> [Requirement]
Write out the lines exactly as they appear, beginning at the line that contains "How far in degrees" and ending after the line that contains "Answer: 0° — it already faces them".

> [Given data]

══════════

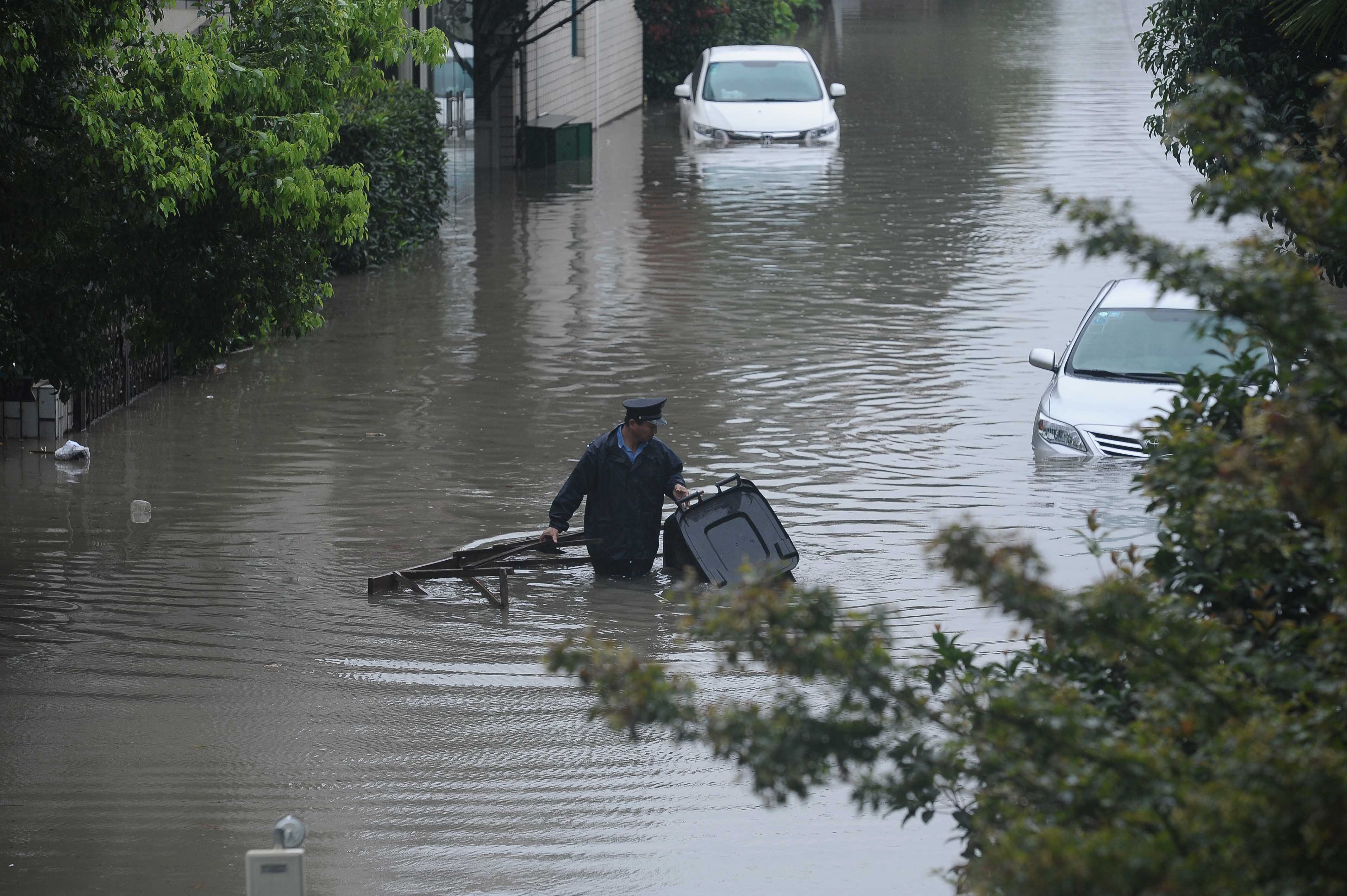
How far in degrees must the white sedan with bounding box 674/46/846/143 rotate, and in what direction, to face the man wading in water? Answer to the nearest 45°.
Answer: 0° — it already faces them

══════════

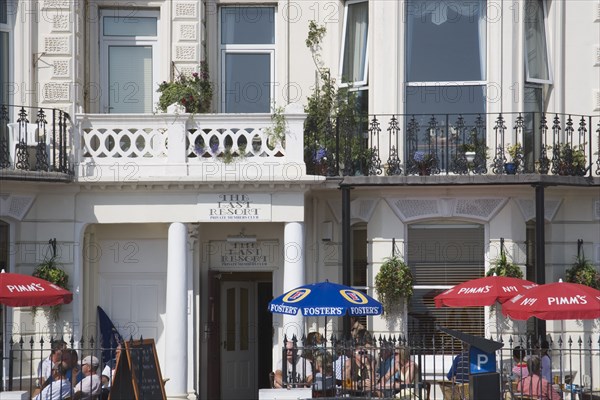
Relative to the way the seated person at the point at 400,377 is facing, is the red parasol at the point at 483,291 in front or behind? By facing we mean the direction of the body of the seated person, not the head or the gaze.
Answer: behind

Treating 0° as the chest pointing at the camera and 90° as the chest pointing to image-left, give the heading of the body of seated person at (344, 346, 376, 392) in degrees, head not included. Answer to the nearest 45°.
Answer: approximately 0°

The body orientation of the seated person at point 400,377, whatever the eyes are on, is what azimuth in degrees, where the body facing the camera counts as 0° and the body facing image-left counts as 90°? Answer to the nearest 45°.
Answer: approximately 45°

══════════

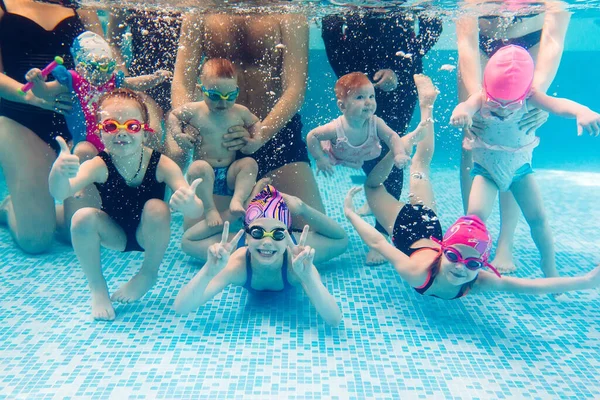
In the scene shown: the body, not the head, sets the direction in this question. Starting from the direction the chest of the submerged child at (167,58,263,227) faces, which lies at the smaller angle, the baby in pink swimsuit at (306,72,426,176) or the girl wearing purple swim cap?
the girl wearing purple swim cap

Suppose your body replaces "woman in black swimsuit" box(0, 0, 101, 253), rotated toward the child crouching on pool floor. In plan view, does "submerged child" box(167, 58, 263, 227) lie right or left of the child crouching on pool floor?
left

══════════

> [Written response]
How far in degrees must the white sedan with bounding box 674/46/846/143 rotate, and in what direction, to face the man wading in water? Answer to the nearest 45°.
Answer: 0° — it already faces them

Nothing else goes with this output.